EXERCISE. Rewrite the following items with every "Rank" changed to "Order" and nothing else altered.

### SOURCE DATA

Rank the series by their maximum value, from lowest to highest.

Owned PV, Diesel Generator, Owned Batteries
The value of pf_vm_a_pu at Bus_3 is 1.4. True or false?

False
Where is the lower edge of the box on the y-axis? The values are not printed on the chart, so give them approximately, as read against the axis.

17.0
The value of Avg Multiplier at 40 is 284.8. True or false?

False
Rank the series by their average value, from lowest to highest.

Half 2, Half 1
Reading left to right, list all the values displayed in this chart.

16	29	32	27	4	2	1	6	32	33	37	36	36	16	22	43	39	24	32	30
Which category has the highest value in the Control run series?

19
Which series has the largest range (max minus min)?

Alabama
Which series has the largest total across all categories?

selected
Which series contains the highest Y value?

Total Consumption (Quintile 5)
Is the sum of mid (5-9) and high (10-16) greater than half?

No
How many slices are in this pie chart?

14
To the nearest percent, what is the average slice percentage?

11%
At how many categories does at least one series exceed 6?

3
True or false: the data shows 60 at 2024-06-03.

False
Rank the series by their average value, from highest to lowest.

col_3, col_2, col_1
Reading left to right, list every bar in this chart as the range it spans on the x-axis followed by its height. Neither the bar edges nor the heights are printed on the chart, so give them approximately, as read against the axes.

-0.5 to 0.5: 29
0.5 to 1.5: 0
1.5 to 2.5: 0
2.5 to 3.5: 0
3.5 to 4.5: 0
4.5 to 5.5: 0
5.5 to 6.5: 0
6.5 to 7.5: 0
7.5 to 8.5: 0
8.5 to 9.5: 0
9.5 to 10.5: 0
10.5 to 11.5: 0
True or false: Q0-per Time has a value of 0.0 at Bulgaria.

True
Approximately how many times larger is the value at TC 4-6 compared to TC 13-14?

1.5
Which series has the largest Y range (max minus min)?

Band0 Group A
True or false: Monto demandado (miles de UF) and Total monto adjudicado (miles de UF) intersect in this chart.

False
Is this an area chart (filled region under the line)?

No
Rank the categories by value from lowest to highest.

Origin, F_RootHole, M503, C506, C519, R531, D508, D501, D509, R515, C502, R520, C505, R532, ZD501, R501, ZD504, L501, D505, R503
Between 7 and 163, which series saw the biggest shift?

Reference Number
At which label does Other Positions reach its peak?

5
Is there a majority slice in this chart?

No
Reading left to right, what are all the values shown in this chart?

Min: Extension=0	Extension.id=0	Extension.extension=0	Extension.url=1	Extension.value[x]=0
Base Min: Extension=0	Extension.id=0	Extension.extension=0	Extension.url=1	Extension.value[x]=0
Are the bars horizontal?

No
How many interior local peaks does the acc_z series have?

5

######

ANSWER SECTION.
Order the series by their maximum value, from lowest to highest.

Owned PV, Diesel Generator, Owned Batteries
The value of pf_vm_a_pu at Bus_3 is 1.4. True or false?

False
Where is the lower edge of the box on the y-axis? The values are not printed on the chart, so give them approximately, as read against the axis.

17.0
The value of Avg Multiplier at 40 is 284.8. True or false?

False
Order the series by their average value, from lowest to highest.

Half 2, Half 1
Reading left to right, list all the values displayed in this chart.

16	29	32	27	4	2	1	6	32	33	37	36	36	16	22	43	39	24	32	30
Which category has the highest value in the Control run series?

19
Which series has the largest range (max minus min)?

Alabama
Which series has the largest total across all categories?

selected
Which series contains the highest Y value?

Total Consumption (Quintile 5)
Is the sum of mid (5-9) and high (10-16) greater than half?

No
How many slices are in this pie chart?

14
To the nearest percent, what is the average slice percentage?

11%
At how many categories does at least one series exceed 6?

3
True or false: the data shows 60 at 2024-06-03.

False
Order the series by their average value, from highest to lowest.

col_3, col_2, col_1
Reading left to right, list every bar in this chart as the range it spans on the x-axis followed by its height. Neither the bar edges nor the heights are printed on the chart, so give them approximately, as read against the axes.

-0.5 to 0.5: 29
0.5 to 1.5: 0
1.5 to 2.5: 0
2.5 to 3.5: 0
3.5 to 4.5: 0
4.5 to 5.5: 0
5.5 to 6.5: 0
6.5 to 7.5: 0
7.5 to 8.5: 0
8.5 to 9.5: 0
9.5 to 10.5: 0
10.5 to 11.5: 0
True or false: Q0-per Time has a value of 0.0 at Bulgaria.

True
Approximately how many times larger is the value at TC 4-6 compared to TC 13-14?

1.5
Which series has the largest Y range (max minus min)?

Band0 Group A
True or false: Monto demandado (miles de UF) and Total monto adjudicado (miles de UF) intersect in this chart.

False
Is this an area chart (filled region under the line)?

No
Order the categories by value from lowest to highest.

Origin, F_RootHole, M503, C506, C519, R531, D508, D501, D509, R515, C502, R520, C505, R532, ZD501, R501, ZD504, L501, D505, R503
Between 7 and 163, which series saw the biggest shift?

Reference Number
At which label does Other Positions reach its peak?

5
Is there a majority slice in this chart?

No
Reading left to right, what are all the values shown in this chart?

Min: Extension=0	Extension.id=0	Extension.extension=0	Extension.url=1	Extension.value[x]=0
Base Min: Extension=0	Extension.id=0	Extension.extension=0	Extension.url=1	Extension.value[x]=0
Are the bars horizontal?

No
How many interior local peaks does the acc_z series have?

5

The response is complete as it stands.